Wat doe je nou telkens op die begraafplaatsen? Dat is een vraag die me via de socials en in real life vaak wordt gesteld. Antwoord: zoek er maar niet zoveel achter. Voor een van mijn opdrachtgevers verzorg ik samen met collega’s maandelijks een rubriek in een vakblad ‘dat erover gaat’.
Nu en dan krijg ik een hint van leden van een vereniging voor funerair erfgoed, andere deskundigen of een van de vele vrijwilligers die historische begraafplaatsen runnen. Ik bezoek dan het kerkhof, soms met een fotograaf, maar meestal alleen, geef een eerste indruk, lees me verder in en ik interview een betrokkene. Soms is een begraafplaats om andere dan historische redenen bijzonder. Er bestaan dodenakkers op een chemische fabriek, in sloppenwijken of in een moeras.
Ooit bezocht ik een begraafplaats die technisch gezien op een groot vliegveld lag, in Griekenland belandde ik in knekelhuisjes van verschillend formaat (met een al even verschillende inhoud) en dichter bij huis was ik in een fraai paviljoentje dat was gebouwd om schijndoden te herbergen. Samen met mijn echtgenoot liepen wij over een begraafplaatsje nabij het Japanse Hiroshima waar de urnen met as van een groot deel van de familie van zijn moederskant lag begraven (zie foto).

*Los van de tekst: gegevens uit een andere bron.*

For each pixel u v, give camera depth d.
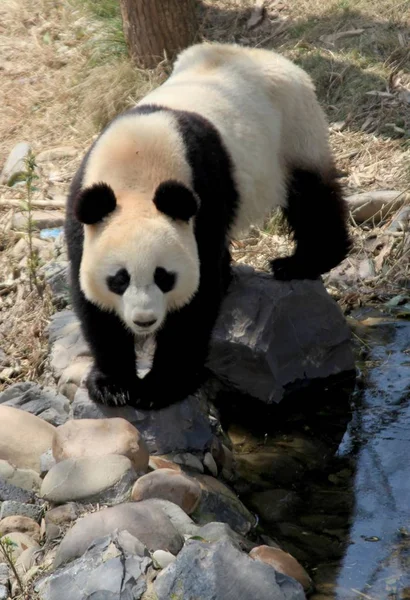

We leven en dus gaan we dood. Wat er daarna gebeurt weet niemand, maar met de stoffelijke resten van wie we ooit waren gaan we maar op een paar manieren om. Enkele uitzonderingen daargelaten: verbranden, de zee in of de grond in. Het hoe en waarom van het laatste geval – en bijvoorbeeld voor wat voor merkteken wordt gekozen (van bordje tot grafkapel) – is interessant genoeg voor een maandelijks onderzoek. En oh ja: voor tips weet je me te vinden.